● **Exercise goal**:
Answer with one figure only, the number of lines below in which "root" occurs.

● **Dataset excerpts**:
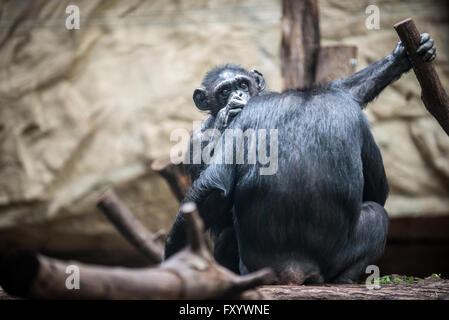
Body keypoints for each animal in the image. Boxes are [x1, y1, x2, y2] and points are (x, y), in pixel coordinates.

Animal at [166, 34, 436, 284]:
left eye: (242, 83)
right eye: (224, 91)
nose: (238, 95)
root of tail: (294, 269)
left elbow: (345, 89)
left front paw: (401, 57)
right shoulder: (195, 140)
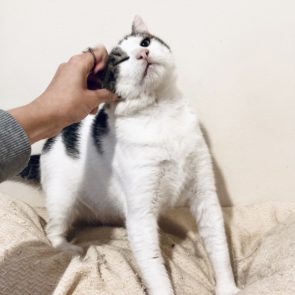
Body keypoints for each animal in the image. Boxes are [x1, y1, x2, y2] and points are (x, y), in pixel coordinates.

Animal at [19, 15, 240, 295]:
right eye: (121, 60)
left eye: (145, 42)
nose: (143, 53)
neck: (160, 113)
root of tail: (51, 142)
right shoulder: (141, 214)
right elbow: (154, 266)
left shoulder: (205, 194)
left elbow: (218, 245)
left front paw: (228, 287)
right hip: (62, 198)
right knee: (52, 230)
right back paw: (69, 248)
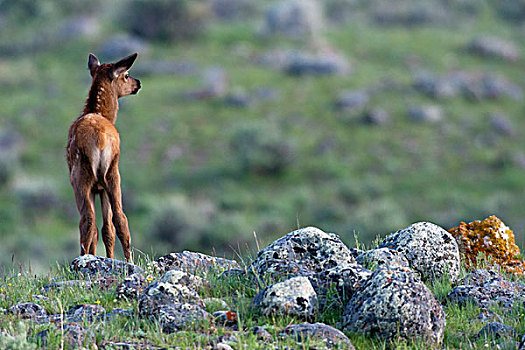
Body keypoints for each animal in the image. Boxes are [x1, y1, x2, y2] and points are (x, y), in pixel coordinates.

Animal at [67, 52, 141, 262]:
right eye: (126, 75)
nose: (138, 83)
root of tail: (99, 138)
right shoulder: (100, 188)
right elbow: (107, 229)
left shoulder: (96, 188)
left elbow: (101, 230)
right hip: (111, 174)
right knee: (119, 218)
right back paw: (127, 261)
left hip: (83, 177)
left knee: (88, 220)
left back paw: (84, 258)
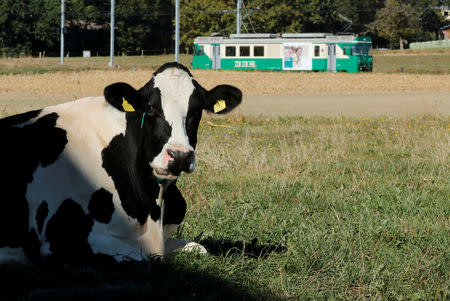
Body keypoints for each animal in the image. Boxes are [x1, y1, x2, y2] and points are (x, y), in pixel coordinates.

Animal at [0, 62, 243, 264]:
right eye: (150, 108)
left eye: (196, 110)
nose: (180, 156)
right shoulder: (60, 240)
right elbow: (142, 257)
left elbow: (199, 248)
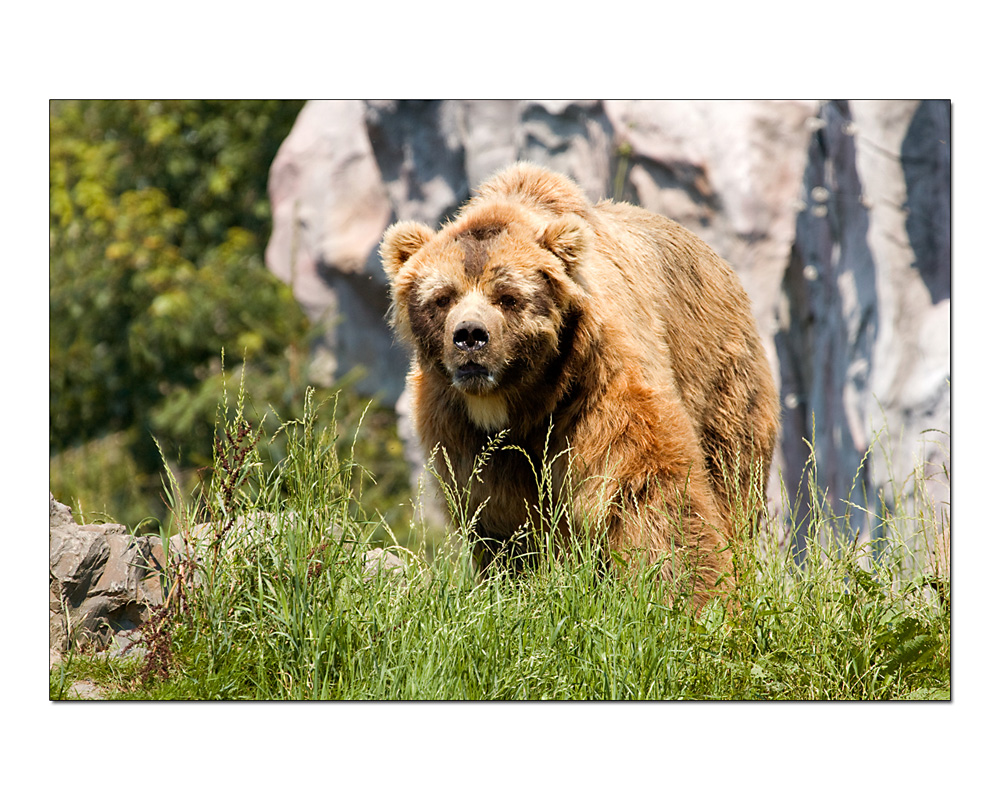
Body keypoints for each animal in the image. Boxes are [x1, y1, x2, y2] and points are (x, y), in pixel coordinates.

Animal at [378, 161, 776, 608]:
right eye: (442, 297)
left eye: (508, 297)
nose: (470, 336)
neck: (522, 400)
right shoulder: (460, 424)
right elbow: (499, 512)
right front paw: (517, 577)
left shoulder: (599, 379)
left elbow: (645, 483)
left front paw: (691, 592)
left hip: (721, 379)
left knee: (731, 476)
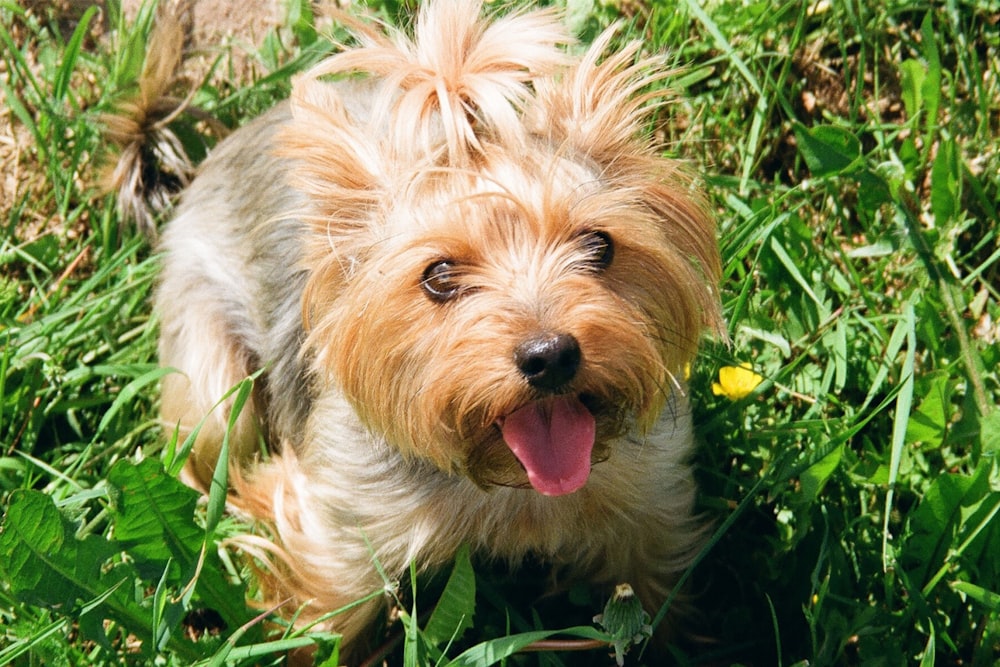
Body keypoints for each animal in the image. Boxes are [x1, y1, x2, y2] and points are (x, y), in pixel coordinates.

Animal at [107, 0, 720, 656]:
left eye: (598, 245)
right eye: (439, 275)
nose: (550, 354)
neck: (507, 481)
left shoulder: (649, 502)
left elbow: (655, 598)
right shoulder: (340, 528)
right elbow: (323, 619)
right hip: (211, 377)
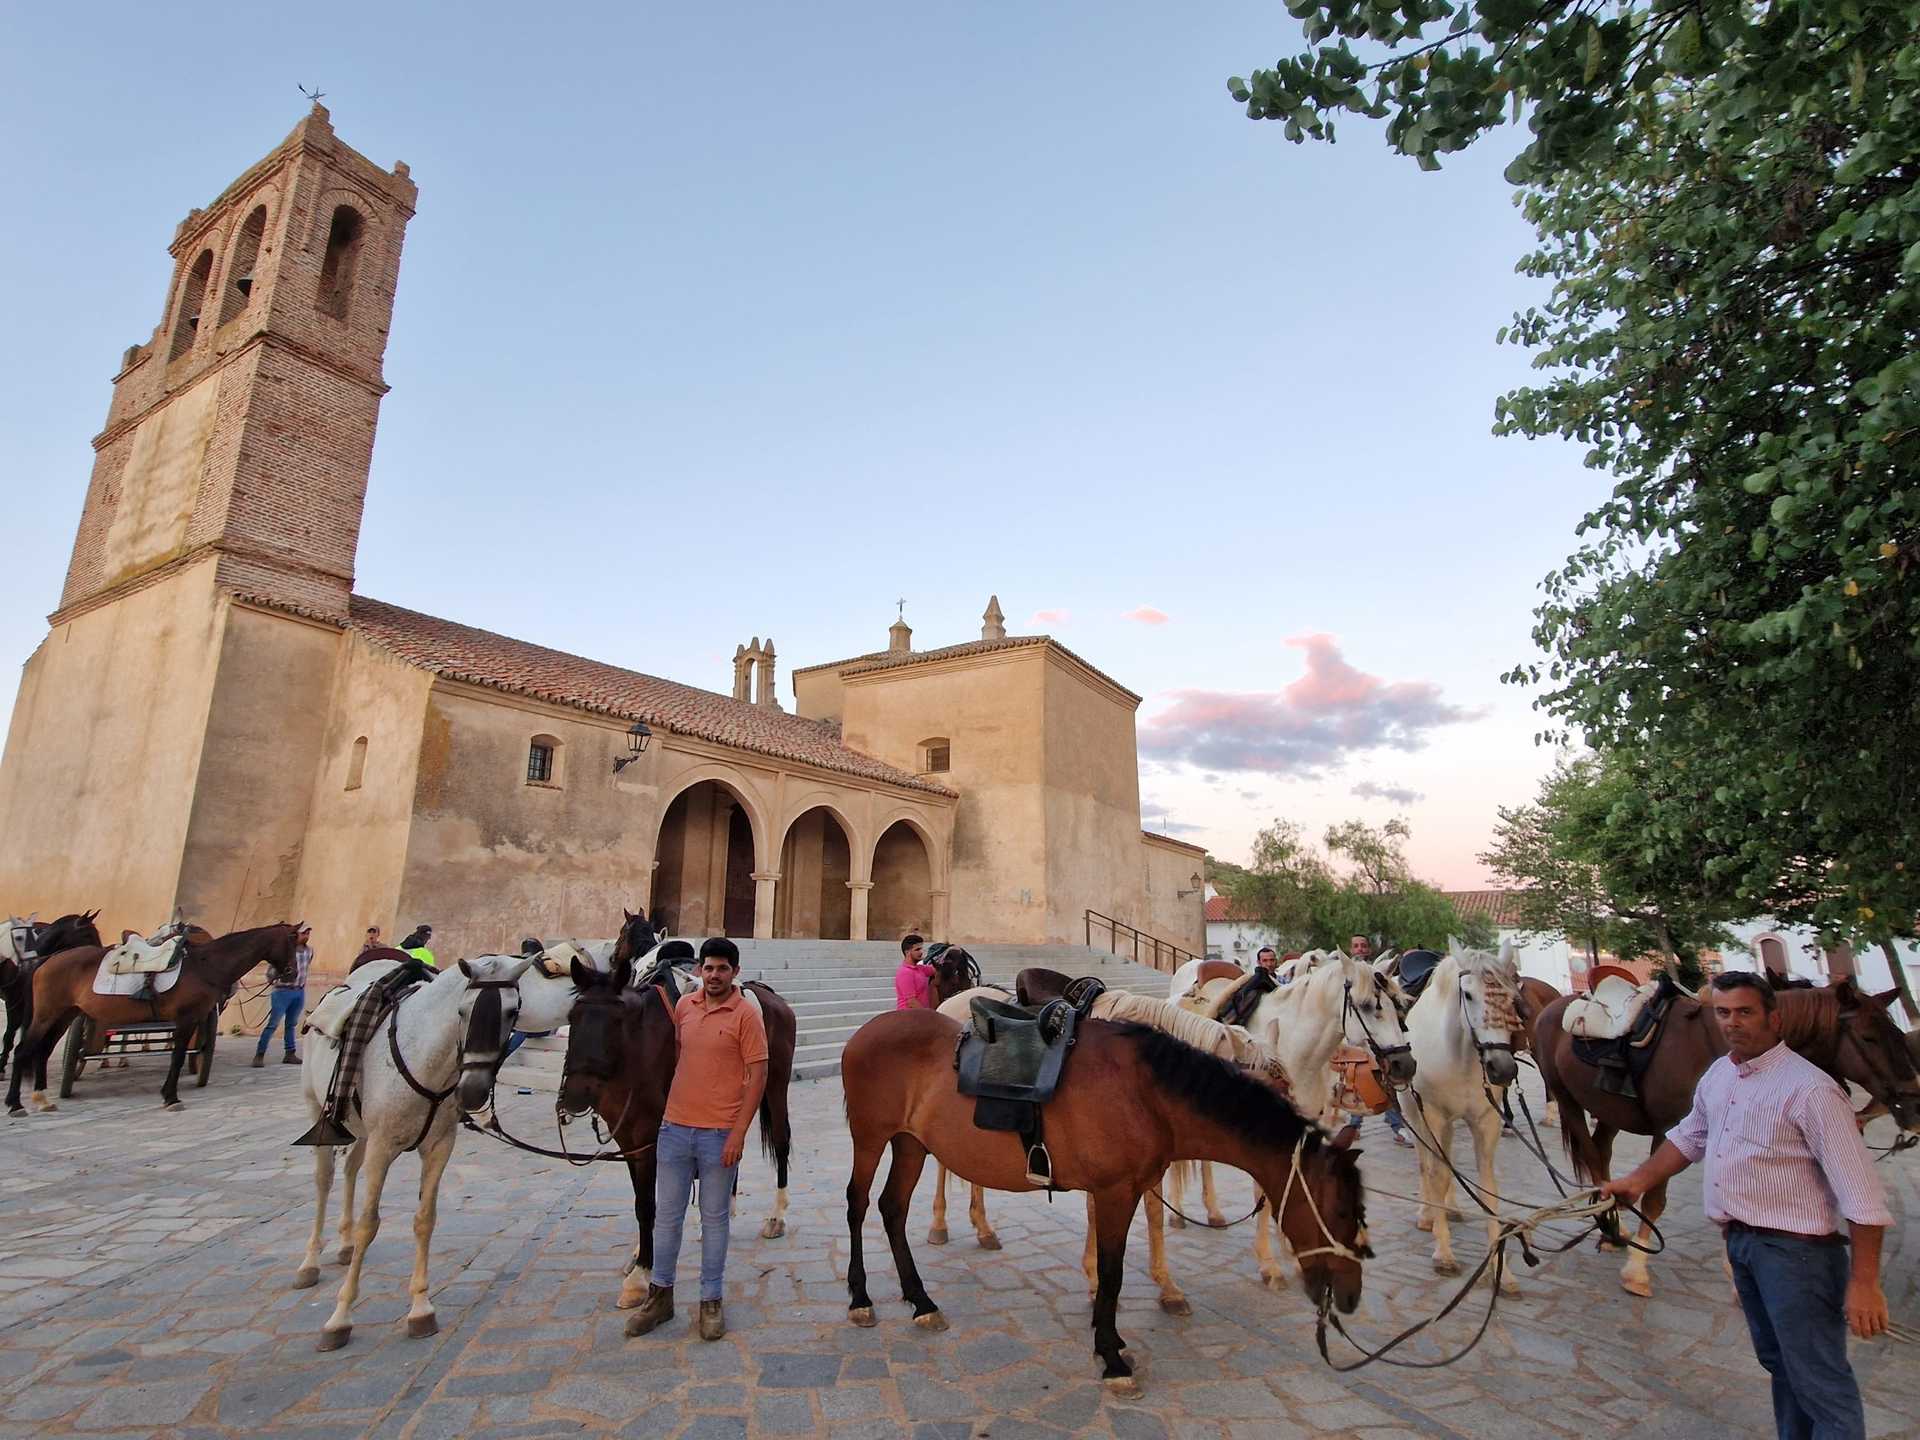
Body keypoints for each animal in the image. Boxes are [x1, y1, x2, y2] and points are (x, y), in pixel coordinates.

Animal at [7, 925, 301, 1113]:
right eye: (292, 942)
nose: (291, 973)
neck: (206, 965)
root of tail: (49, 959)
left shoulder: (193, 1018)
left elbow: (180, 1054)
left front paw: (168, 1094)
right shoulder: (187, 1016)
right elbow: (178, 1056)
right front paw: (171, 1097)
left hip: (65, 1014)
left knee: (43, 1051)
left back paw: (42, 1099)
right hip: (47, 1013)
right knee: (23, 1050)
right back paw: (15, 1104)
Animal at [288, 960, 564, 1351]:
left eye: (513, 1011)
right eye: (462, 1011)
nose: (473, 1090)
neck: (429, 1060)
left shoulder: (438, 1144)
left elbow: (425, 1219)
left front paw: (420, 1309)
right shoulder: (383, 1143)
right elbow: (370, 1223)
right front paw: (340, 1317)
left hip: (361, 1128)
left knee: (350, 1169)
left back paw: (343, 1245)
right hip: (317, 1107)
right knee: (324, 1179)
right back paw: (310, 1263)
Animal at [840, 1006, 1367, 1390]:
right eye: (1341, 1210)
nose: (1351, 1295)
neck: (1148, 1094)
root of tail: (865, 1032)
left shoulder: (1126, 1191)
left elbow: (1113, 1268)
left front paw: (1110, 1340)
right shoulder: (1115, 1192)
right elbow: (1112, 1274)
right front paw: (1112, 1358)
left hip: (912, 1143)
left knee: (893, 1209)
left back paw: (921, 1302)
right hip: (870, 1139)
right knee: (859, 1205)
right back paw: (861, 1299)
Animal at [1405, 948, 1520, 1297]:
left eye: (1512, 997)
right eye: (1467, 994)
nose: (1502, 1067)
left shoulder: (1486, 1122)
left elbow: (1488, 1187)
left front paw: (1501, 1270)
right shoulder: (1432, 1114)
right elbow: (1436, 1174)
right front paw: (1443, 1252)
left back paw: (1451, 1207)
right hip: (1414, 1111)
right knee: (1425, 1162)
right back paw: (1427, 1214)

● **Worked solution**:
5